**AUSZUG**
Ab März 2010 veröffentlichte Wikileaks geheime Militärdokumente und Videos zu den internationalen Militäreinsätzen im Irak und in Afghanistan, die die Whistleblowerin Chelsea Manning besorgt hatte. Dies deckte neben sehr viel Belanglosem auch Völkerrechtsverletzungen amerikanischer Truppen auf. Unvergessen bleibt das Video aus einem amerikanischen Kampfhelikopter, das die brutale Erschießung von Zivilisten in Bagdad zeigte.
Die Veröffentlichungen zogen Proteste und diplomatische Verwicklungen nach sich. Für Kritik sorgte vor allem die unzureichende Bearbeitung des Materials. So wurden keine Namen in den diplomatischen Depeschen geschwärzt, die betroffenen Regierungen konnten also die Namen von Informanten der amerikanischen Botschaften enttarnen.
Die US-Regierung erklärte damals, Assanges Handlungen seien über die eines Journalisten hinausgegangen. Er habe geheime Regierungsdokumente veröffentlicht und damit Menschenleben gefährdet. Anhänger Assanges sehen in ihm hingegen einen von der US-Verfassung geschützten Journalisten, der Fehlverhalten des US-Militärs im Irak und in Afghanistan enthüllt habe.
Freilassungsdeal kein Befreiungsschlag
Als Journalistin sehe ich den Freilassungsdeal zwischen Assange und der US-Justiz mit gemischten Gefühlen. Für Assange war es der einzige Ausweg aus seiner jahrelangen Odyssee. Doch sein Teilschuldeingeständnis hinterlässt einen schalen Beigeschmack. Und warum wurde der Deal gerade jetzt möglich? Welche Rolle spielt dabei US-Präsident Joe Biden? Stecken wahltaktische Gründe dahinter?
Die Verurteilung durch die US-Regierung zu einer 175-jährigen Freiheitsstrafe steht in keinem Verhältnis zum beruflichen Background Assanges: Er ist Journalist und kein Agent eines anderen Staates. Gerade mit der Veröffentlichung des Helikoptervideos deckte Assange problematische Verhältnisse in der US-Armee auf. Durch seinen Mut wurden die unzureichenden Strukturen und die Fehler in der Befehlskette des amerikanischen Militärs aufgedeckt.
Dennoch bleibt die Frage: Hat mit dem Urteil die Wahrheit gesiegt? Die Pressefreiheit ganz sicherlich nicht. Die Moral sicher auch nicht. Es bleibt eine nüchterne Frage: Wie beeinflussbar sind Medien und wer sind die größten Nutznießer?

**BEREITGESTELLTE ZEILEN**
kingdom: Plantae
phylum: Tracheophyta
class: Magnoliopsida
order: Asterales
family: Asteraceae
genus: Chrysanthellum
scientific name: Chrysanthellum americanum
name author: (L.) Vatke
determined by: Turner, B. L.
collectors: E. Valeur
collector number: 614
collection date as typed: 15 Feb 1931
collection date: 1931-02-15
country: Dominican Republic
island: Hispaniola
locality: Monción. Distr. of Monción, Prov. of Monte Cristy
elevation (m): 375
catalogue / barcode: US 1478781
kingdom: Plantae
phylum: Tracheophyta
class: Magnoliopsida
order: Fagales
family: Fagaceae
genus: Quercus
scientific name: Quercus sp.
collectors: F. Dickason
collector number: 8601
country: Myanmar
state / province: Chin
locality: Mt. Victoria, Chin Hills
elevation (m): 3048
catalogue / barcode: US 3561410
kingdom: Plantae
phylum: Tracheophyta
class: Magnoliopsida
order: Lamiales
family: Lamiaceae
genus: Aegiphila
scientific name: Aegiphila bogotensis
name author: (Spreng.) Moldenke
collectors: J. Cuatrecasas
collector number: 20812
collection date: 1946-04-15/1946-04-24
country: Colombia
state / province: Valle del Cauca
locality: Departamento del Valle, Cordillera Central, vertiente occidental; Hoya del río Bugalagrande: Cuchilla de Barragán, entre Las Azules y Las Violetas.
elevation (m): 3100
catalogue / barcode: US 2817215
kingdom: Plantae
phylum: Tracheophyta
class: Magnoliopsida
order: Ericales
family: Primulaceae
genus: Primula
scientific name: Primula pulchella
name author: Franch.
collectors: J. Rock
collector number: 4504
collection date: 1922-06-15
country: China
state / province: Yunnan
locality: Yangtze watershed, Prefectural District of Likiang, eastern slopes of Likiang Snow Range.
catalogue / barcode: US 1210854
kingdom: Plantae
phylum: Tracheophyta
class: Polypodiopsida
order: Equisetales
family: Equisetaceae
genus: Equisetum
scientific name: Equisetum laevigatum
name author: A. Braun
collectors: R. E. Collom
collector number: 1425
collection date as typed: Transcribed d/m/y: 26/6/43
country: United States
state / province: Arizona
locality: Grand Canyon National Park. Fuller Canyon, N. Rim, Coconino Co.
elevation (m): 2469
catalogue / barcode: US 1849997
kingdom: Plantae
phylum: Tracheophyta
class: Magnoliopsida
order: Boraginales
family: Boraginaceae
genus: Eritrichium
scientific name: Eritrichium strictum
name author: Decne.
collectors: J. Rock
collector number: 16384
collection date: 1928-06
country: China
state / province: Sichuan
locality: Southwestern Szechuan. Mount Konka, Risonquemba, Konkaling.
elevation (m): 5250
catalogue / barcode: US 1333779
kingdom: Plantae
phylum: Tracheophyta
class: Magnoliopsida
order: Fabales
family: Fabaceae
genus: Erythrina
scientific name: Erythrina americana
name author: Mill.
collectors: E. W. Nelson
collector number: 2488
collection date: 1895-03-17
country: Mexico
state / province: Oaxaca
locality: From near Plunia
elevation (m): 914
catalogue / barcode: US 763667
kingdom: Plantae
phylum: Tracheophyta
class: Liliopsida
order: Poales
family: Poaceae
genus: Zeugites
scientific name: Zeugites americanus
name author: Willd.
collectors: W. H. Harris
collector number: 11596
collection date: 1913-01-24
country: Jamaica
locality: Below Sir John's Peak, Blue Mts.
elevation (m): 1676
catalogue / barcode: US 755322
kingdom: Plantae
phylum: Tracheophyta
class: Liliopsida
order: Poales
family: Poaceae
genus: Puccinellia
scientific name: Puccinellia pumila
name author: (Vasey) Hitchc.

**ARBEITSAUFTRAG A**
Schreibe aus dem Text über Assange und Wikileaks den Abschnitt von "Ab März 2010" bis einschließlich "amerikanischen Botschaften enttarnen." wortgetreu ab.
**ARBEITSAUFTRAG B**
Wer hatte laut dem Text über Assange und Wikileaks die geheimen Militärdokumente und Videos besorgt, die ab März 2010 veröffentlicht wurden?
**ARBEITSAUFTRAG C**
Führe bitte den Text über Assange und Wikileaks im Anschluss an seinen letzten Satz weiter.

**ERGEBNIS A**
Ab März 2010 veröffentlichte Wikileaks geheime Militärdokumente und Videos zu den internationalen Militäreinsätzen im Irak und in Afghanistan, die die Whistleblowerin Chelsea Manning besorgt hatte. Dies deckte neben sehr viel Belanglosem auch Völkerrechtsverletzungen amerikanischer Truppen auf. Unvergessen bleibt das Video aus einem amerikanischen Kampfhelikopter, das die brutale Erschießung von Zivilisten in Bagdad zeigte.
Die Veröffentlichungen zogen Proteste und diplomatische Verwicklungen nach sich. Für Kritik sorgte vor allem die unzureichende Bearbeitung des Materials. So wurden keine Namen in den diplomatischen Depeschen geschwärzt, die betroffenen Regierungen konnten also die Namen von Informanten der amerikanischen Botschaften enttarnen.

**ERGEBNIS B**
Die Whistleblowerin Chelsea Manning.

**ERGEBNIS C**
Whistleblower sind keine Verbrecher
Sicher ist es immer eine Gratwanderung, wie man als Journalist mit der Veröffentlichung von geheimen Informationen umgeht und vor allem mit dem Einfluss von Regierenden. Assanges Enthüllungsplattform „WikiLeaks“ und die geleakten Panama Papers haben 2006 eine Tür aufgestoßen: Transparenz übertrumpft Geheimhaltung und verbessert die Gesellschaft, lässt sich Assanges Denken zusammenfassen. Die Tür ist jetzt zu. Wer sind die Profiteure? Mit „WikiLeaks“ hatte sich der Whistleblower vor seiner Verhaftung als ernstzunehmende Konkurrenz zu den etablierten Medien in Stellung gebracht.
Ein ähnliches Schicksal erfuhr auch der amerikanische NSA-Whistleblower Edward Snowden. Er lebt seit 11 Jahren mit seiner Familie in Moskau. Dorthin ist er geflüchtet, um sich einer Auslieferung an die US-Justiz zu entziehen, die ihm ein Gerichtsverfahren wegen seiner Enthüllungen über die weltweite Überwachung des Telefon- und Internetverkehrs durch die NSA (National Security Agency) androht.
Sind Edward Snowden und Julian Assange nun zwei Kriminelle, die schwere Gesetzesbrüche begangen und dem amerikanischen Staat gewaltigen Schaden zugefügt haben? Für mich sind Whistleblower in einer glaubhaften Demokratie keine Verbrecher. Letztendlich haben Assange und Snowden brisante Praktiken und Eingriffe von staatlichen Stellen an die Öffentlichkeit gebracht, die ohne nachvollziehbare legislative Kontrolle über längere Zeiträume hinweg nicht vereinbar sind.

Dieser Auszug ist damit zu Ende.